The closes point to a curve in space.

Question

I am working on the following problem.

Find the point closest to the origin, of the curve of intersection of the plane $2y+4z =5$ and the cone $z^2 = 4(x^2+y^2)$

I was able to see that the intersection will be a tilted ellipse with coordinates $(x,y,4(x^2+y^2))$.

So I was thinking that I could try putting $F(x,y) = \sqrt{x^2+y^2+16(x^2+y^2)^2}$ and optimize it. But this seems to be too long a calculation and I want to somehow use vectors, such as dot products and gradients because that seems to be easier.

Can anyone help me get started ?

Answer 1

This is a typical exercise for Lagrange multipliers theorem (see http://en.wikipedia.org/wiki/Lagrange_multiplier). You want to refolmulate the problem to the following:

Find the minimum of function $\sqrt{x^2 + y^2 + z^2}$ (that is the distance from origin, you can even use easier function x^2 + y^2 + z^2, because the solution will be the same) on the set which is intersection of the plane $2y+4z=5$ and the cone $z^2=4(x^2+y^2)$.

I guess you know a little about Lagrange multipliers, this shouldn't be hard to compute.

Answer 2

I think it is not necessary to use Lagrange multipliers as it is can be treat a simple geometry problem.

you already know that there is a ellipse and there are two special points $P$ and $Q$.

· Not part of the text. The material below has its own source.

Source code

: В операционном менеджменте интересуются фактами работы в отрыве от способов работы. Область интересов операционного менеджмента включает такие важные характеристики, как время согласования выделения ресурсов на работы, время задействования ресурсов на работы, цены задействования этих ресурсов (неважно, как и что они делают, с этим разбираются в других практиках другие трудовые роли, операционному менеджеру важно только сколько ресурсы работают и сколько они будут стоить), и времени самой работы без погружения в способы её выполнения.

you can see the $P$ and $Q$ in on the plane $x=0$, if you consider two rings on the cone, one is through $P$, another is through $Q$, all the points on the two rings to original point will have same distances, one is $PO$, another is $QO$,it is trivial that $PO$ is min,$QO$ is max for the ellipse. so you only need to find $P,Q$, recall $x=0$ plane, the problem become a simple one. $P(.5,1)$, so $PO=\sqrt{(0.5)^2+1}=\dfrac{\sqrt{5}}{2}$